## FRAGMENTO DE PÁGINA

La transformación de la muerte

Quizá la forma en que vemos morir a nuestros familiares, amigos y conocidos, como también, animales y personas en las noticias, nos hace tener miedo a la muerte. Vemos a nuestro abuelito, tía, hijo y mascota sufrir de una manera desgarradora. La progresiva descomposición del cuerpo, asomada en arrugas, hendiduras corporales, descoloraciones, aromas fétidos, esterilizados y ambientes fríos, nos da miedo. Congela el vínculo con la persona generando un ardor interno que nos quema paradójicamente. Nos da miedo, nos duele. 

Sin embargo, no siempre debe ser así. Estamos acostumbrados actualmente a una muerte entre hospitales, habitaciones adaptadas y la itinerancia del enfermo en distintas casas que rebota entre familiares. Nos acostumbramos a los olores del hospital, el aroma de la quimioterapia que expide un cuerpo con cáncer, y las continuas curaciones que se realizan. Eso, enmarca la experiencia sensorial de un evento; de algo que incluso, que no tenemos idea aún de su última consecuencia.

## MATERIAL LISTADO
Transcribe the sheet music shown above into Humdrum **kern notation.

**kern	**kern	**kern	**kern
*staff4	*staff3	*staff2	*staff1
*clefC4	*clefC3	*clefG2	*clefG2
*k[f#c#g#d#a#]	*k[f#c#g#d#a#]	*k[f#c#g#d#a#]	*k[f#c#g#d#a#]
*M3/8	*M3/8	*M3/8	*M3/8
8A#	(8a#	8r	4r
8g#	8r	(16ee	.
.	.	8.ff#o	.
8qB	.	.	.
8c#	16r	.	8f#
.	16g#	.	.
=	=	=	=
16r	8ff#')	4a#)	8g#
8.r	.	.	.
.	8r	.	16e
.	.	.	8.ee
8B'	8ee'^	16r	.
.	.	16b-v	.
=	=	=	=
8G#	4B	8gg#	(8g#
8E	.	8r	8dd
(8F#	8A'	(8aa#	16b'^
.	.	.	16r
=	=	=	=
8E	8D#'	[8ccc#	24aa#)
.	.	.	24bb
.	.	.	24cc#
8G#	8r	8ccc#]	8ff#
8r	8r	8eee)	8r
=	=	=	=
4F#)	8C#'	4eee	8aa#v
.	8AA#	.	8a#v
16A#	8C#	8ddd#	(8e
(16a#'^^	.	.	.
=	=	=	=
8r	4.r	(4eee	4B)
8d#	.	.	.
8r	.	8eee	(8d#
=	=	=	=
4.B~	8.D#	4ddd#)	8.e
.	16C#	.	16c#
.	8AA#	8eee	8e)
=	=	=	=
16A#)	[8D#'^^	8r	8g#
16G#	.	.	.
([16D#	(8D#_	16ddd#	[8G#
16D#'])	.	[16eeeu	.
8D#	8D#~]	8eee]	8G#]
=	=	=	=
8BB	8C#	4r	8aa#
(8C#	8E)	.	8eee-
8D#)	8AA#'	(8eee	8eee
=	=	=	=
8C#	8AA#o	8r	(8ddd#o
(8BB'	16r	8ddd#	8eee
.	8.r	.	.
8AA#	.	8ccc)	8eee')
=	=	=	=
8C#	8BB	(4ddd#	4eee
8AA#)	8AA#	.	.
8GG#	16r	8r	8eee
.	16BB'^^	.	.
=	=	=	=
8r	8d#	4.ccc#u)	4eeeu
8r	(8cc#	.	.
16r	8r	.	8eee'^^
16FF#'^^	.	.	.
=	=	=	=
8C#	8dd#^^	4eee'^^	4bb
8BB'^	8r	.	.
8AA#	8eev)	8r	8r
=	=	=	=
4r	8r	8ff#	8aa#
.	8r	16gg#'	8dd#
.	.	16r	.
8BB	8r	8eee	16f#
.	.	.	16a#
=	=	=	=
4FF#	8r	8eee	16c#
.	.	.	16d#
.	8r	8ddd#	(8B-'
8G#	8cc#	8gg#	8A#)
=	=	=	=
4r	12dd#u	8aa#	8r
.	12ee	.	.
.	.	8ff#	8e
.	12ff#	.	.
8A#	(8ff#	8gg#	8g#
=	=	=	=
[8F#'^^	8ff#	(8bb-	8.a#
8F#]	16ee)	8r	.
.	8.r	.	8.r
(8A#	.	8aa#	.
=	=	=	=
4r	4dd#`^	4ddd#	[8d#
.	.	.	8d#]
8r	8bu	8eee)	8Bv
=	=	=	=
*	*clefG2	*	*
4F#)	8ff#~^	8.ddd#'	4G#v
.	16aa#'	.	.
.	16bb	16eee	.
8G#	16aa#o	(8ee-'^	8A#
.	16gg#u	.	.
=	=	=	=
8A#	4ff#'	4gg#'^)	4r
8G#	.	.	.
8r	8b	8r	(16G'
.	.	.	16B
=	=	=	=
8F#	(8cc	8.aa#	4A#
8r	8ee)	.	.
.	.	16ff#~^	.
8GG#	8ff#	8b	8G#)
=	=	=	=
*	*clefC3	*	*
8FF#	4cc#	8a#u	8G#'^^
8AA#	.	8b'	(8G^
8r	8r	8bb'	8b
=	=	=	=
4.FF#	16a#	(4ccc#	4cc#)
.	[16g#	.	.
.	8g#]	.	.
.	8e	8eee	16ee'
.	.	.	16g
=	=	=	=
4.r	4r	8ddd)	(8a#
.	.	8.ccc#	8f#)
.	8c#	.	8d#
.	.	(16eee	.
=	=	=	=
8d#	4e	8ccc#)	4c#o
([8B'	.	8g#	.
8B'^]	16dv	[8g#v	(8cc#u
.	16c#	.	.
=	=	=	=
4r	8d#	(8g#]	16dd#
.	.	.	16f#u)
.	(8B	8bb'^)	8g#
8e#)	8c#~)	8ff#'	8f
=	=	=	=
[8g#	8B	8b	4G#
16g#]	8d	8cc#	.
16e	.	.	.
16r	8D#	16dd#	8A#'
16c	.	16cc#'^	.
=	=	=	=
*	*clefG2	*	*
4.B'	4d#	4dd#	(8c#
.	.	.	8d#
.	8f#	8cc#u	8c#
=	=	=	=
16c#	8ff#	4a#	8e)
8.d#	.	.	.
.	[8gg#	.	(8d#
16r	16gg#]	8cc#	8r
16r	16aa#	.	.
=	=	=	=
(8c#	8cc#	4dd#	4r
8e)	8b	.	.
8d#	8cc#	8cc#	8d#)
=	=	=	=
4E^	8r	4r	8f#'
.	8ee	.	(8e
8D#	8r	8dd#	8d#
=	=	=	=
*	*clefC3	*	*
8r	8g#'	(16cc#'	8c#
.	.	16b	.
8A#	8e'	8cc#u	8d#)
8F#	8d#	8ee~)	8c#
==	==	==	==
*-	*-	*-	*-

## EL PROBLEMA
En el fragmento sobre la muerte, ¿qué aroma se dice que expide un cuerpo con cáncer?

## RESPUESTA
El aroma de la quimioterapia.